• [How to complete this task] Nothing but the pictures should be dropped; repeat the rest of the data below exactly.

[Extracted records]
>>>

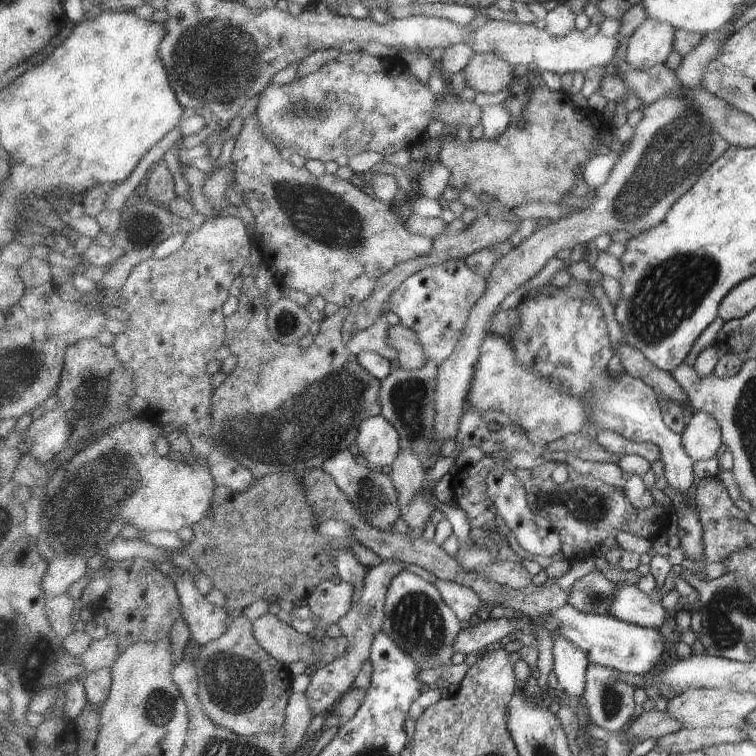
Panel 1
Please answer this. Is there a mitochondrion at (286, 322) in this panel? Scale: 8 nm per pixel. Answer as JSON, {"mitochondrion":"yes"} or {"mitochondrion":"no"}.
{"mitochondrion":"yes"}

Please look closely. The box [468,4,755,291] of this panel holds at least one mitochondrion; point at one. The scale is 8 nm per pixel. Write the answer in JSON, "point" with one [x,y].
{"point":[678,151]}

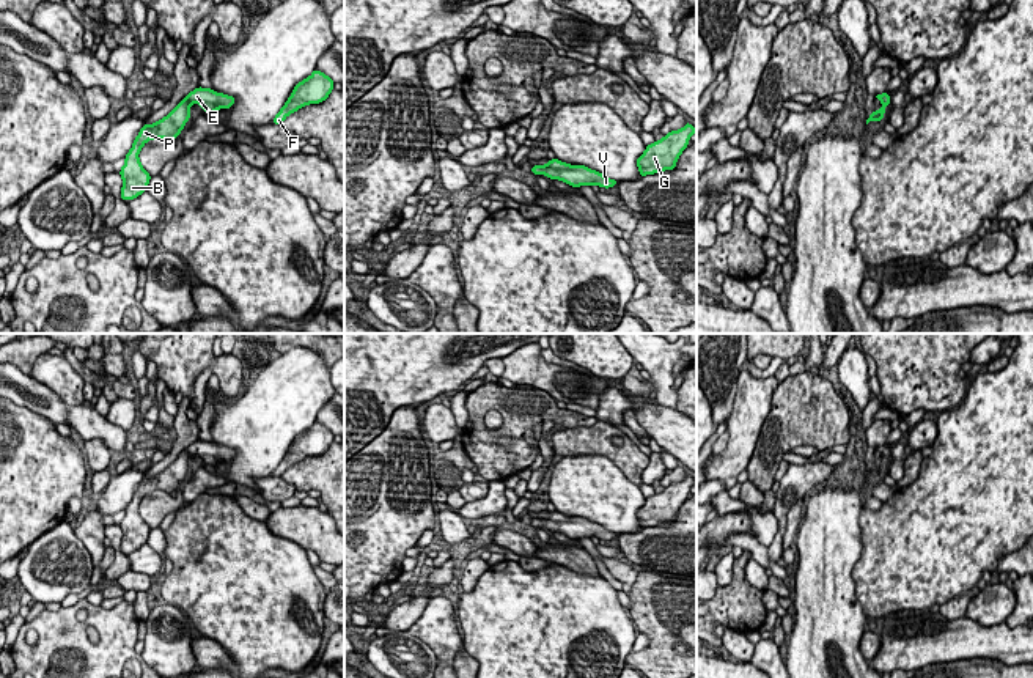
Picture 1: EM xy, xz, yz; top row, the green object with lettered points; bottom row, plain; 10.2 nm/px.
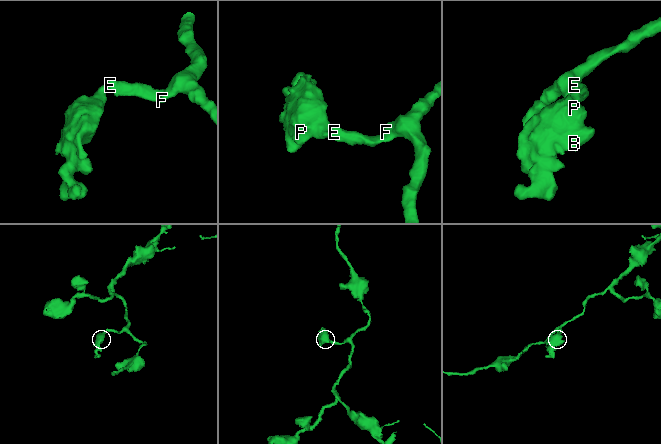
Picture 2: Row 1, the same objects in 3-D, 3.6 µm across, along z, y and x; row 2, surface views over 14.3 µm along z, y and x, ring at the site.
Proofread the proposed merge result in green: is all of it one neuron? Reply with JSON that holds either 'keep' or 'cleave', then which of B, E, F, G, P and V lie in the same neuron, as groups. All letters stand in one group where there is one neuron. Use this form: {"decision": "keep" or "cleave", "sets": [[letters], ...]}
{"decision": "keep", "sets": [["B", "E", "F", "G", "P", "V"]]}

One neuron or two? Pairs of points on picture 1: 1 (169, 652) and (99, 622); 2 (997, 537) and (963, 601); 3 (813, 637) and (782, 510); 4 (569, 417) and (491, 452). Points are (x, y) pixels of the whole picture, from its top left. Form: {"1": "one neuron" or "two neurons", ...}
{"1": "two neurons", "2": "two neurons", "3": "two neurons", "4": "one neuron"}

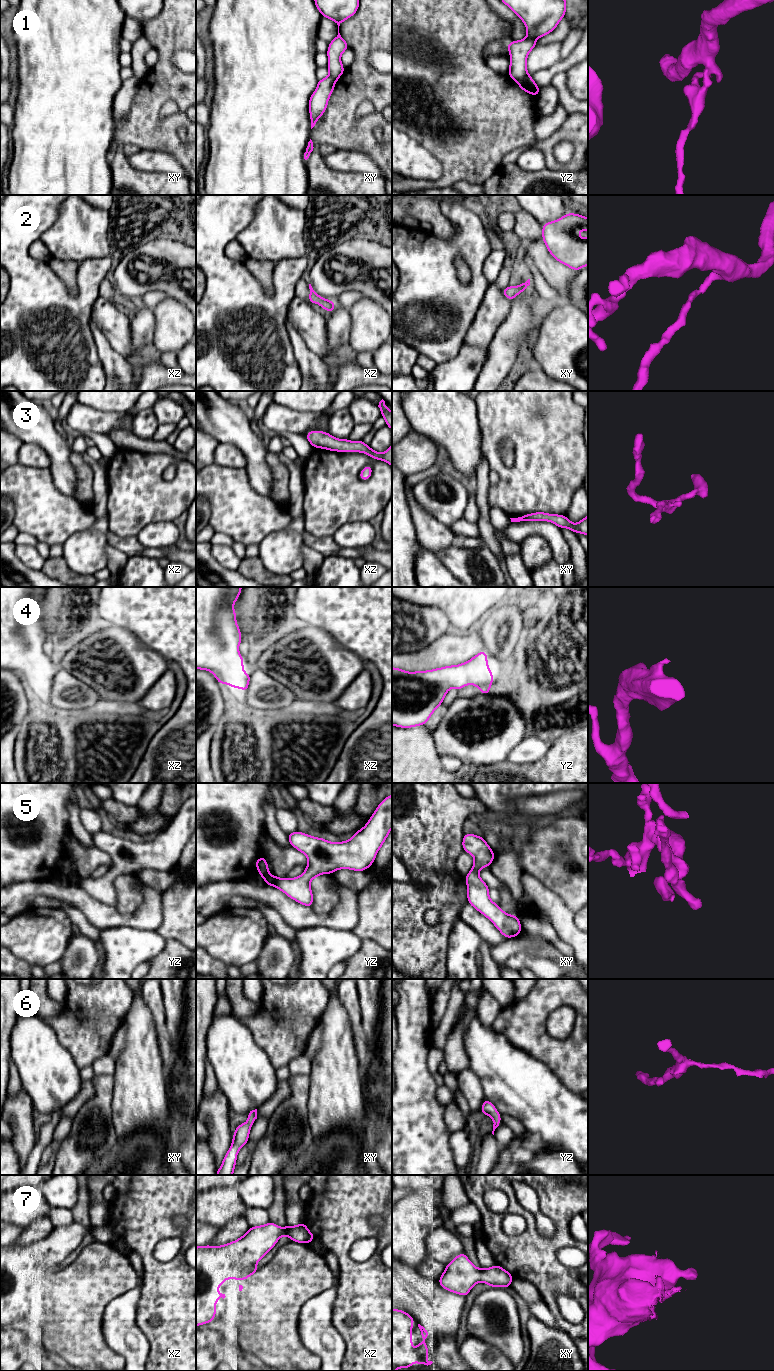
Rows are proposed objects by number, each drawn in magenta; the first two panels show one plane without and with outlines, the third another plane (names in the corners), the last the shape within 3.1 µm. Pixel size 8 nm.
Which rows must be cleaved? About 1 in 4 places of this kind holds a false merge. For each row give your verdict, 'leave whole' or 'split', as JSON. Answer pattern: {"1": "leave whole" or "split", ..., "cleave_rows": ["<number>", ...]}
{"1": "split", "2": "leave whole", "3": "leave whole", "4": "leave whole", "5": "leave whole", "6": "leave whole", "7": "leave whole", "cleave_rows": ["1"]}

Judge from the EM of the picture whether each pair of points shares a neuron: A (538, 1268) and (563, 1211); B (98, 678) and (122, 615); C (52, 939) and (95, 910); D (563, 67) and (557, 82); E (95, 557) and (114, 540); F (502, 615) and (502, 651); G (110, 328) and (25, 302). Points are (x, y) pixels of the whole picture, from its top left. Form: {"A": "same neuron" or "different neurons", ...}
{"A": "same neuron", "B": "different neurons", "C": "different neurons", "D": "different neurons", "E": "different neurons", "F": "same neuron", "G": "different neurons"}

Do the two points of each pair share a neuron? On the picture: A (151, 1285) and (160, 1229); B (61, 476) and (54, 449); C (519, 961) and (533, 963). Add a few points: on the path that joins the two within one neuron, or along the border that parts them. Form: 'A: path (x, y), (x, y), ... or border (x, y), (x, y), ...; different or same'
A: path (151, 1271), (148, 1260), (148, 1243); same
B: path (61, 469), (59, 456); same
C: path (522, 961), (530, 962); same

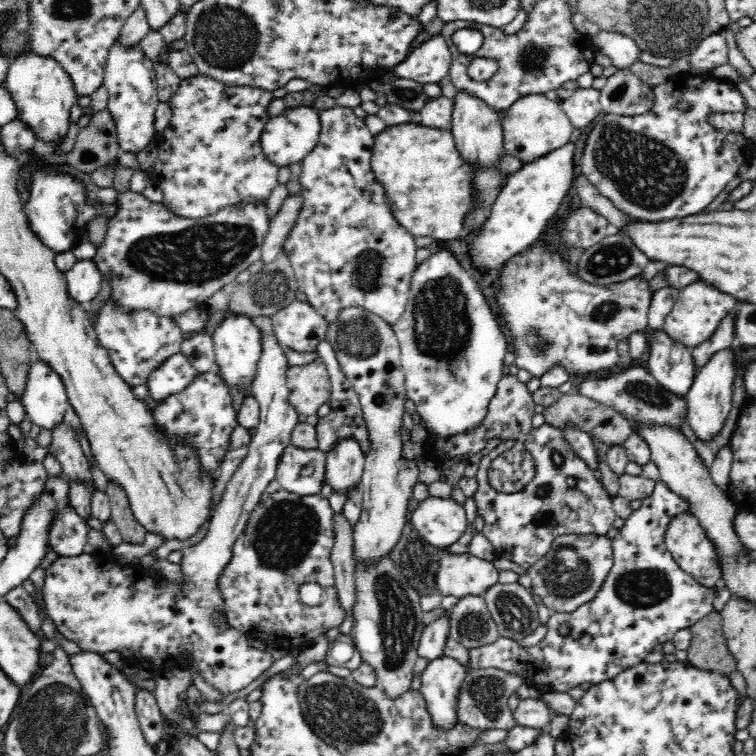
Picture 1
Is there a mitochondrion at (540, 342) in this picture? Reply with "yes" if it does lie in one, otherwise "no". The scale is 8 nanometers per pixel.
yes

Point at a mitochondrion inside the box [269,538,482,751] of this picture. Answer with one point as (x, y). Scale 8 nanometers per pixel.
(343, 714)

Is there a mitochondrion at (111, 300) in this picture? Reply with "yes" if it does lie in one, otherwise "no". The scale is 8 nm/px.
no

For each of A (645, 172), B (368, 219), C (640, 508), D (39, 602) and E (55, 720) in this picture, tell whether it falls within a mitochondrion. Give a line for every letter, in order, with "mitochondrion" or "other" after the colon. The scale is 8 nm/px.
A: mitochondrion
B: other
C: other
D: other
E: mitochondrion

<<<

• [Solution]
Panel 1
Please answer this. Is there a mitochondrion at (286, 322) in this panel? Scale: 8 nm per pixel. Answer as JSON, {"mitochondrion":"yes"} or {"mitochondrion":"no"}.
{"mitochondrion":"yes"}

Please look closely. The box [468,4,755,291] of this panel holds at least one mitochondrion; point at one. The scale is 8 nm per pixel. Write the answer in JSON, "point" with one [x,y].
{"point":[678,151]}

Picture 1: EM xy, xz, yz; top row, the green object with lettered points; bottom row, plain; 10.2 nm/px.
Picture 2: Row 1, the same objects in 3-D, 3.6 µm across, along z, y and x; row 2, surface views over 14.3 µm along z, y and x, ring at the site.
Proofread the proposed merge result in green: is all of it one neuron? Reply with JSON that holds either 'keep' or 'cleave', then which of B, E, F, G, P and V lie in the same neuron, as groups. All letters stand in one group where there is one neuron. Use this form: {"decision": "keep" or "cleave", "sets": [[letters], ...]}
{"decision": "keep", "sets": [["B", "E", "F", "G", "P", "V"]]}

One neuron or two? Pairs of points on picture 1: 1 (169, 652) and (99, 622); 2 (997, 537) and (963, 601); 3 (813, 637) and (782, 510); 4 (569, 417) and (491, 452). Points are (x, y) pixels of the whole picture, from its top left. Form: {"1": "one neuron" or "two neurons", ...}
{"1": "two neurons", "2": "two neurons", "3": "two neurons", "4": "one neuron"}

Rows are proposed objects by number, each drawn in magenta; the first two panels show one plane without and with outlines, the third another plane (names in the corners), the last the shape within 3.1 µm. Pixel size 8 nm.
Which rows must be cleaved? About 1 in 4 places of this kind holds a false merge. For each row give your verdict, 'leave whole' or 'split', as JSON. Answer pattern: {"1": "leave whole" or "split", ..., "cleave_rows": ["<number>", ...]}
{"1": "split", "2": "leave whole", "3": "leave whole", "4": "leave whole", "5": "leave whole", "6": "leave whole", "7": "leave whole", "cleave_rows": ["1"]}

Judge from the EM of the picture whether each pair of points shares a neuron: A (538, 1268) and (563, 1211); B (98, 678) and (122, 615); C (52, 939) and (95, 910); D (563, 67) and (557, 82); E (95, 557) and (114, 540); F (502, 615) and (502, 651); G (110, 328) and (25, 302). Points are (x, y) pixels of the whole picture, from its top left. Form: {"A": "same neuron" or "different neurons", ...}
{"A": "same neuron", "B": "different neurons", "C": "different neurons", "D": "different neurons", "E": "different neurons", "F": "same neuron", "G": "different neurons"}

Do the two points of each pair share a neuron? On the picture: A (151, 1285) and (160, 1229); B (61, 476) and (54, 449); C (519, 961) and (533, 963). Add a few points: on the path that joins the two within one neuron, or along the border that parts them. Form: 'A: path (x, y), (x, y), ... or border (x, y), (x, y), ...; different or same'
A: path (151, 1271), (148, 1260), (148, 1243); same
B: path (61, 469), (59, 456); same
C: path (522, 961), (530, 962); same

Picture 1
Is there a mitochondrion at (540, 342) in this picture? Reply with "yes" if it does lie in one, otherwise "no". The scale is 8 nanometers per pixel.
yes

Point at a mitochondrion inside the box [269,538,482,751] of this picture. Answer with one point as (x, y). Scale 8 nanometers per pixel.
(343, 714)

Is there a mitochondrion at (111, 300) in this picture? Reply with "yes" if it does lie in one, otherwise "no". The scale is 8 nm/px.
no

For each of A (645, 172), B (368, 219), C (640, 508), D (39, 602) and E (55, 720) in this picture, tell whether it falls within a mitochondrion. Give a line for every letter, in order, with "mitochondrion" or "other" after the colon. The scale is 8 nm/px.
A: mitochondrion
B: other
C: other
D: other
E: mitochondrion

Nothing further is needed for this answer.